— What to work on —
Except for the pictures, write out all the records that follow exactly.

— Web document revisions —

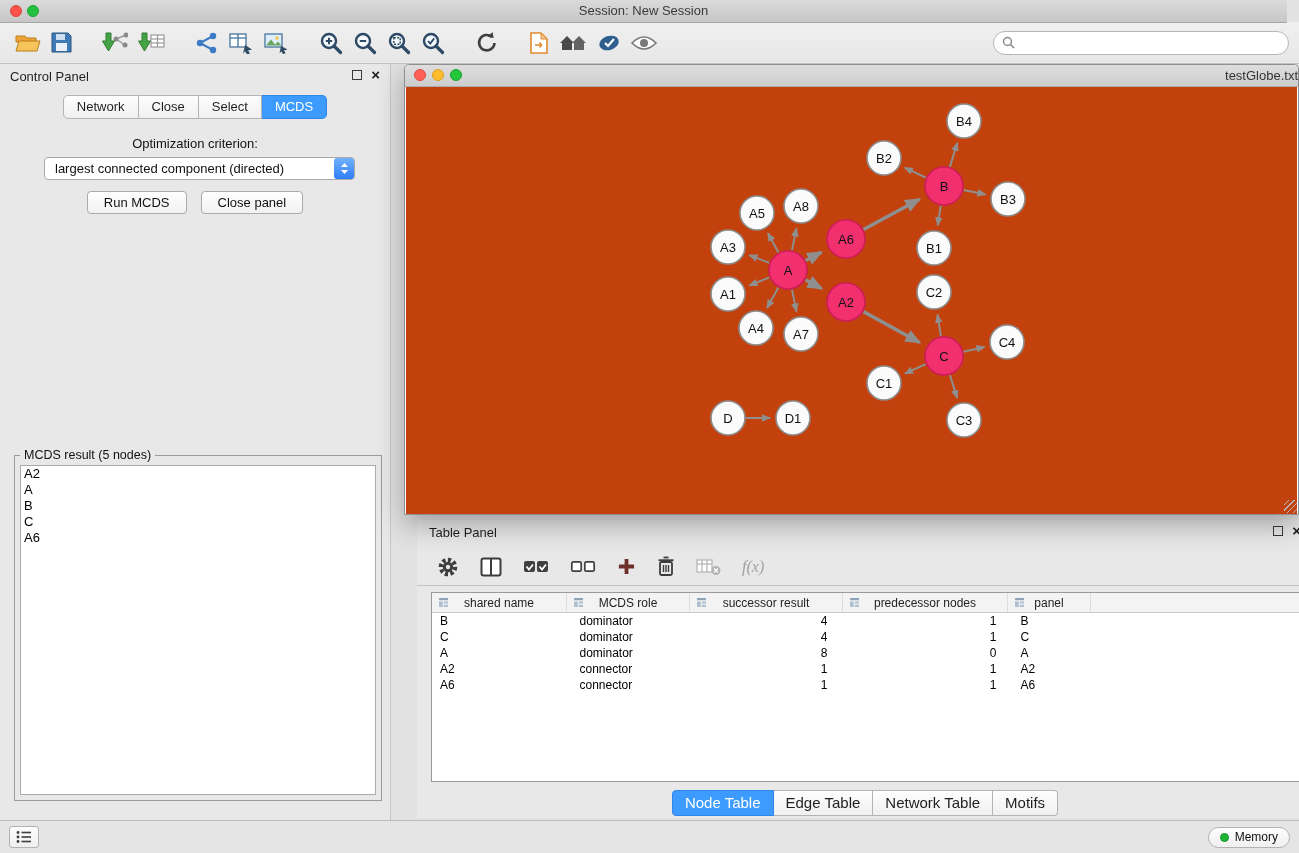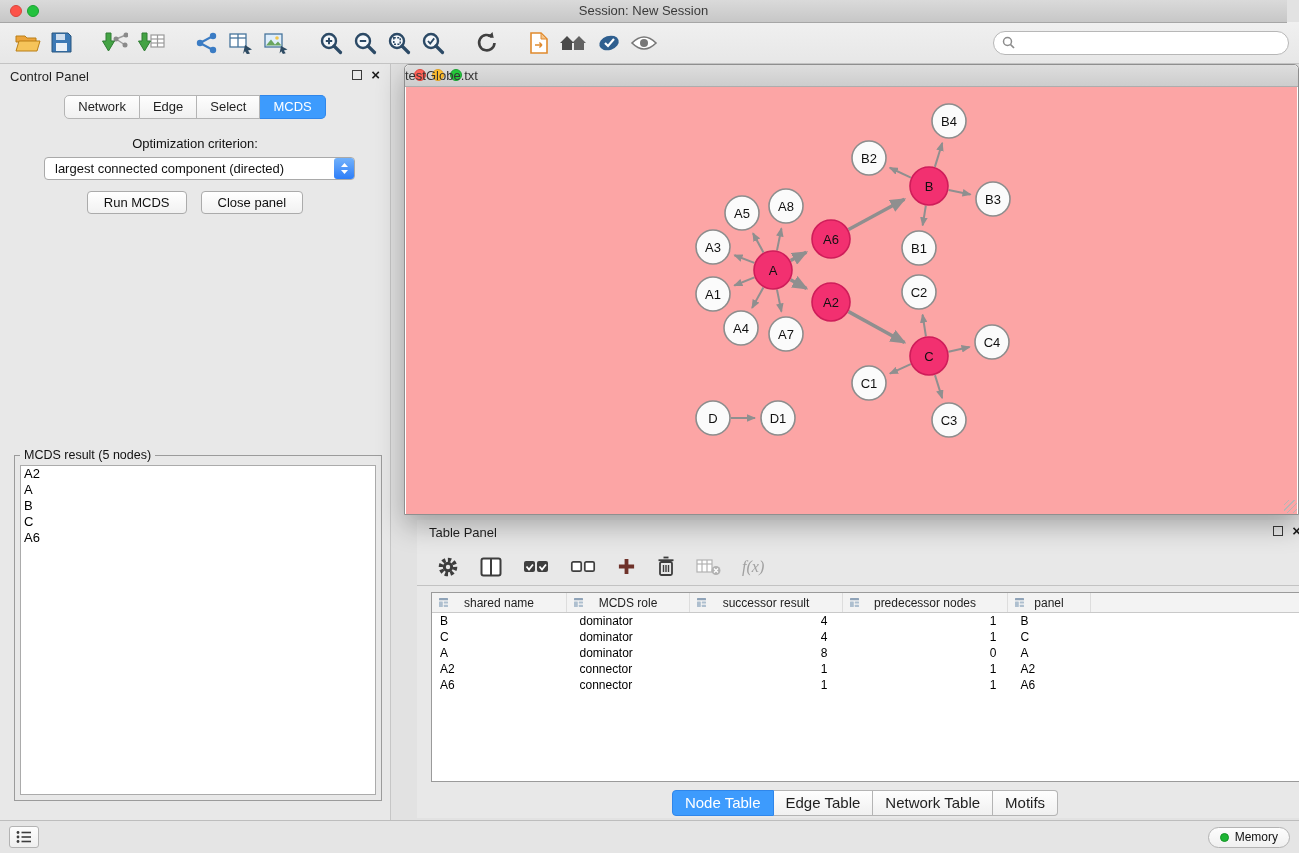--- a/index.html
+++ b/index.html
@@ -55,22 +55,22 @@
 
   
   .network-window{position:absolute;left:404px;top:64px;width:895px;height:451px;background:#fff;
     border:1px solid #8f8f8f;border-radius:5px 5px 0 0;box-shadow:0 10px 28px rgba(0,0,0,.3);box-sizing:border-box;z-index:10;}
   .inner-titlebar{height:21px;background:linear-gradient(#dedede,#cdcdcd);border-bottom:1px solid #adadad;
     border-radius:5px 5px 0 0;position:relative;}
   .itl{position:absolute;top:4px;width:12px;height:12px;border-radius:50%;box-sizing:border-box;}
   .itl-red{left:9px;background:#ff6157;border:1px solid #e0463d;}
   .itl-yellow{left:27px;background:#ffbd2d;border:1px solid #dfa023;}
   .itl-green{left:45px;background:#24c73a;border:1px solid #1aa132;}
-  .inner-title{position:absolute;top:3px;left:0;right:0;text-align:left;font-size:13px;color:#333;}
-  .net-canvas{position:absolute;top:22px;left:1px;right:1px;bottom:0;background:#fca5a5;overflow:hidden;}
+  .inner-title{position:absolute;top:3px;left:0;right:0;text-align:right;font-size:13px;color:#333;}
+  .net-canvas{position:absolute;top:22px;left:1px;right:1px;bottom:0;background:#c2410c;overflow:hidden;padding-left:15px;}
   .resize-corner{position:absolute;right:1px;bottom:1px;width:13px;height:13px;
     background:repeating-linear-gradient(135deg,transparent 0 3px,#b5b5b5 3px 4px);}
 
   
   .table-panel{position:absolute;left:417px;top:520px;width:896px;height:298px;background:#e8e8e8;box-sizing:border-box;}
   .tp-header{position:absolute;top:5px;left:12px;right:12px;height:18px;font-size:13px;color:#1f1f1f;}
   .tp-toolbar{position:absolute;top:28px;left:0;right:0;height:37px;display:flex;align-items:center;gap:21px;
     padding-left:20px;border-bottom:1px solid #c2c2c2;}
   .tp-tool{background:none;border:none;padding:0;display:flex;align-items:center;}
   .fx-label{font-size:16px;font-style:italic;color:#a0a0a0;font-family:"Liberation Serif","DejaVu Serif",serif;}
@@ -247,21 +247,21 @@
 <div class="control-panel">
   <div class="panel-header">
     <span>Control Panel</span>
     <span class="panel-header-icons">
       <span class="float-box"></span>
       <span class="close-x">×</span>
     </span>
   </div>
   <div class="ctabs" id="control-tabs">
       <div class="ctab">Network</div>
-      <div class="ctab">Edge</div>
+      <div class="ctab">Close</div>
       <div class="ctab">Select</div>
       <div class="ctab active">MCDS</div>
     </div>
   <div class="opt-label">Optimization criterion:</div>
   <div class="dropdown">
     <span class="dd-text">largest connected component (directed)</span>
     <span class="dd-btn">
       <svg width="9" height="13" viewBox="0 0 9 13">
           <path d="M4.5 1 L8 5 H1 z" fill="#fff"></path>
           <path d="M4.5 12 L1 8 H8 z" fill="#fff"></path>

— Result —
--- a/index.html
+++ b/index.html
@@ -55,22 +55,22 @@
 
   
   .network-window{position:absolute;left:404px;top:64px;width:895px;height:451px;background:#fff;
     border:1px solid #8f8f8f;border-radius:5px 5px 0 0;box-shadow:0 10px 28px rgba(0,0,0,.3);box-sizing:border-box;z-index:10;}
   .inner-titlebar{height:21px;background:linear-gradient(#dedede,#cdcdcd);border-bottom:1px solid #adadad;
     border-radius:5px 5px 0 0;position:relative;}
   .itl{position:absolute;top:4px;width:12px;height:12px;border-radius:50%;box-sizing:border-box;}
   .itl-red{left:9px;background:#ff6157;border:1px solid #e0463d;}
   .itl-yellow{left:27px;background:#ffbd2d;border:1px solid #dfa023;}
   .itl-green{left:45px;background:#24c73a;border:1px solid #1aa132;}
-  .inner-title{position:absolute;top:3px;left:0;right:0;text-align:left;font-size:13px;color:#333;}
-  .net-canvas{position:absolute;top:22px;left:1px;right:1px;bottom:0;background:#fca5a5;overflow:hidden;}
+  .inner-title{position:absolute;top:3px;left:0;right:0;text-align:right;font-size:13px;color:#333;}
+  .net-canvas{position:absolute;top:22px;left:1px;right:1px;bottom:0;background:#c2410c;overflow:hidden;padding-left:15px;}
   .resize-corner{position:absolute;right:1px;bottom:1px;width:13px;height:13px;
     background:repeating-linear-gradient(135deg,transparent 0 3px,#b5b5b5 3px 4px);}
 
   
   .table-panel{position:absolute;left:417px;top:520px;width:896px;height:298px;background:#e8e8e8;box-sizing:border-box;}
   .tp-header{position:absolute;top:5px;left:12px;right:12px;height:18px;font-size:13px;color:#1f1f1f;}
   .tp-toolbar{position:absolute;top:28px;left:0;right:0;height:37px;display:flex;align-items:center;gap:21px;
     padding-left:20px;border-bottom:1px solid #c2c2c2;}
   .tp-tool{background:none;border:none;padding:0;display:flex;align-items:center;}
   .fx-label{font-size:16px;font-style:italic;color:#a0a0a0;font-family:"Liberation Serif","DejaVu Serif",serif;}
@@ -247,21 +247,21 @@
 <div class="control-panel">
   <div class="panel-header">
     <span>Control Panel</span>
     <span class="panel-header-icons">
       <span class="float-box"></span>
       <span class="close-x">×</span>
     </span>
   </div>
   <div class="ctabs" id="control-tabs">
       <div class="ctab">Network</div>
-      <div class="ctab">Edge</div>
+      <div class="ctab">Close</div>
       <div class="ctab">Select</div>
       <div class="ctab active">MCDS</div>
     </div>
   <div class="opt-label">Optimization criterion:</div>
   <div class="dropdown">
     <span class="dd-text">largest connected component (directed)</span>
     <span class="dd-btn">
       <svg width="9" height="13" viewBox="0 0 9 13">
           <path d="M4.5 1 L8 5 H1 z" fill="#fff"></path>
           <path d="M4.5 12 L1 8 H8 z" fill="#fff"></path>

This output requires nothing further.